I still use the crockpot to make my yogurt, mostly because I still don’t own a thermometer to allow me checking these kinds of things and we simply don’t keep much ice around to cool things down quickly. If I get into cheesemaking more (which I fully intend to), I’m going to invest in one and then. Until then, I make use of my crockpot because I can pretty much ignore what’s happening and just use time as my guide for what’s going on. The original recipe I came up with I’ve modified as best I could to try and lower the temps a bit and allow a lot more of the natural bacterial cultures through to the end. I’ve just not really noted the time changes.
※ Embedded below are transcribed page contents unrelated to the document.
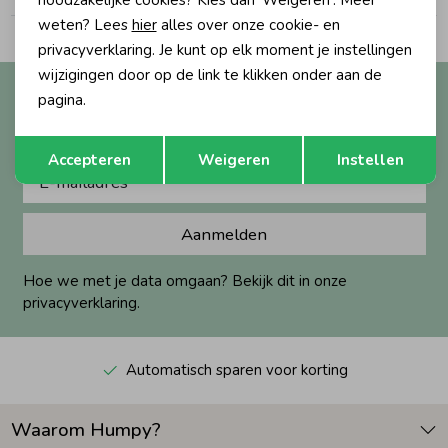
noodzakelijke cookies? Kies dan 'Weigeren'. Meer
weten? Lees
hier
alles over onze cookie- en
Zomeraccessoires
privacyverklaring. Je kunt op elk moment je instellingen
wijzigingen door op de link te klikken onder aan de
Altijd als eerste op de hoogte?
pagina.
Kledingaccessoires
Ontvang nieuwe collecties, exclusieve acties én direct
Opslaan
Terug
10% korting* op je eerste bestelling.
Accepteren
Weigeren
Instellen
Beenmode
Aanmelden
Winteraccessoires
Hoe we met je data omgaan? Bekijk dit in onze
privacyverklaring.
Automatisch sparen voor korting
Waarom Humpy?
Someday, I need to post my cooler recipe. I keep thinking I have, then realize I haven’t. Ergh.
Clean the Cupboards Granola
Our farmer’s market doesn’t sell nuts and dried fruits (more’s the pity), so we looked for a local source and were pleased to find the Germack Pistachio Company in downtown Detroit. They’re the oldest roaster of pistachios in the United States and one of the few companies in the US that roasts pumpkin and squash seeds. They roast in small batches and they’ve had the same master roaster working at the company for over two decades. They source through Michigan sources whenever possible, though most nuts can’t grow in Michigan. But the fruits they purchase for drying frequently can be grown in Michigan and they try to work with vendors within the state before they go out of state.
With the end of the food year and the start of the next (this is how we think of the transition from Spring to Summer in our house), our cupboards are fairly bare. There were, however, several small bits and bobs of nuts and fruits left in the cupboard. Some dried dates, cranberries, and grapes. Raw almonds we still had in abundance because I’d just bought them. Making up a batch of granola was one of the best ways to use all this up. Technically I don’t follow a recipe (when is that a surprise) but I do have one written up on my blog.
The oats we use in our house come from Hampshire Farms. They’re an organic farm about 78 miles from us. In addition to our oats, we get all of our grains, grain flours, dried beans and peas, and seeds from them. When our Amish farmers can’t make it to market, we get our eggs from them too.